Scan the records for lines with the string "field". Say how many there are, and add nothing.

Material to process —
::::
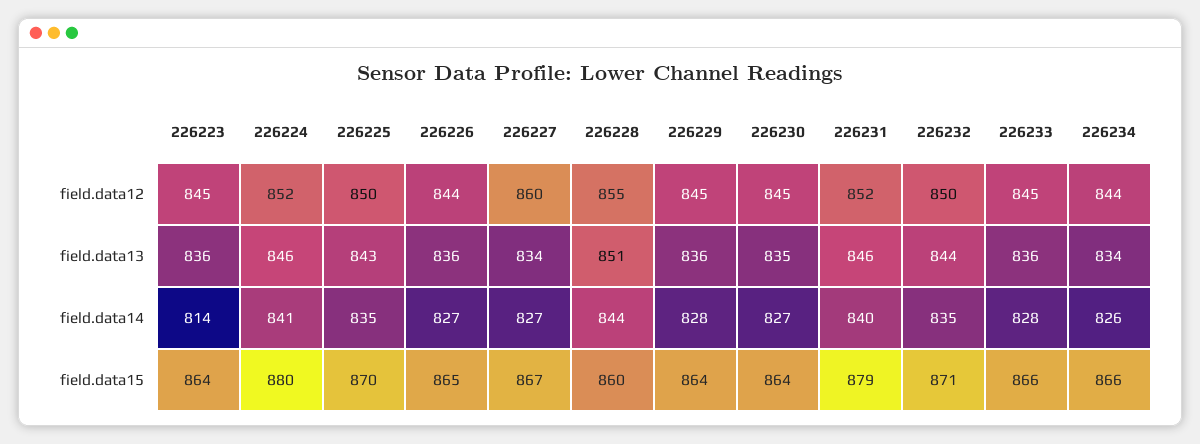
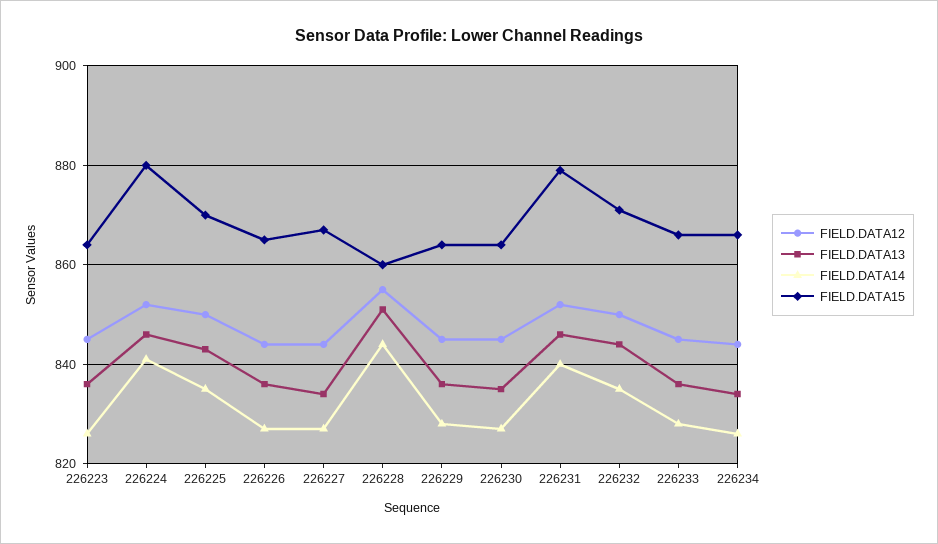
field.data12, 226227: 860 -> 845
field.data14, 226223: 814 -> 825

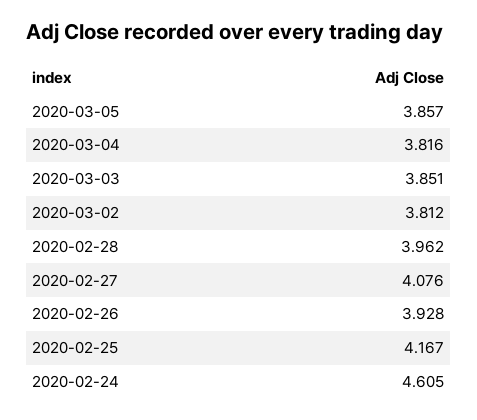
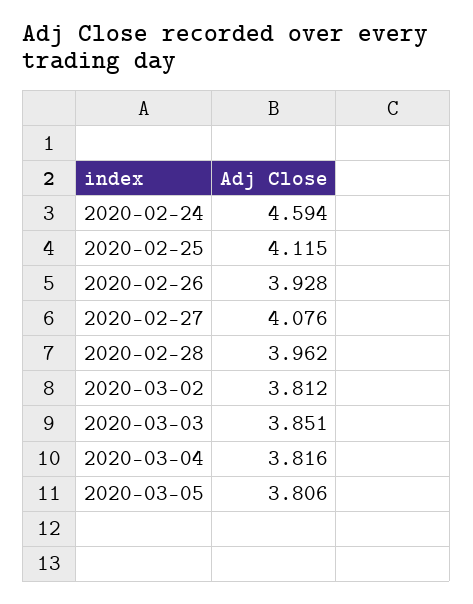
2020-03-05: 3.857 -> 3.806
2020-02-25: 4.167 -> 4.115
2020-02-24: 4.605 -> 4.594

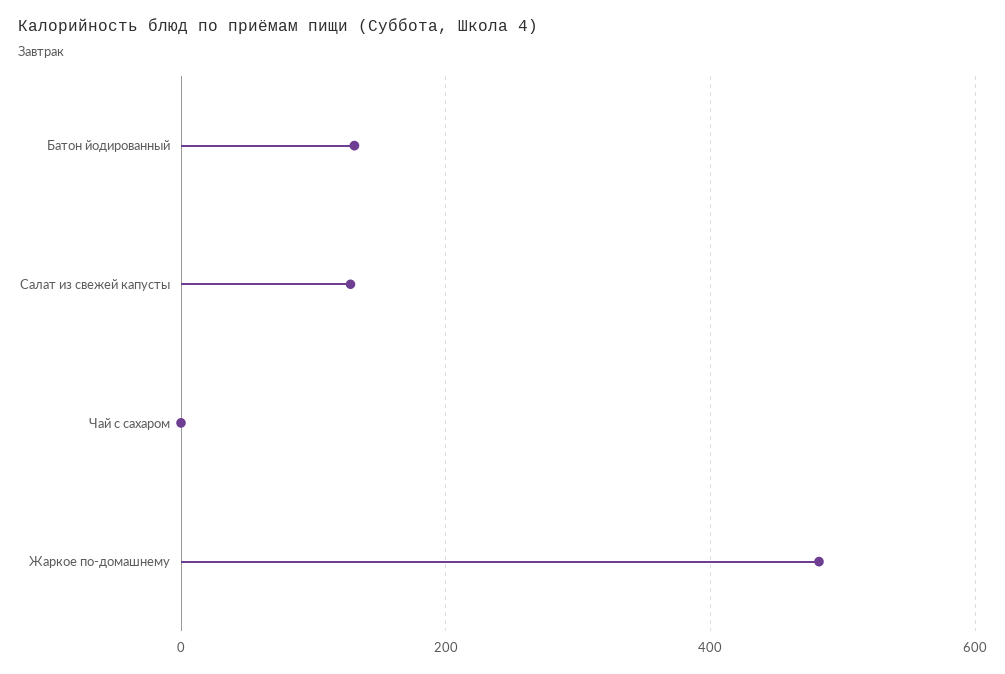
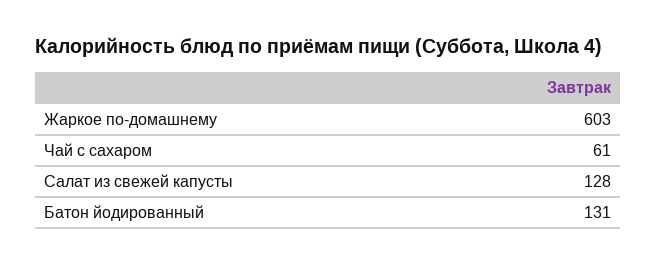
Чай с сахаром: 0 -> 61
Жаркое по-домашнему: 480 -> 603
::::
Solution to this task —
2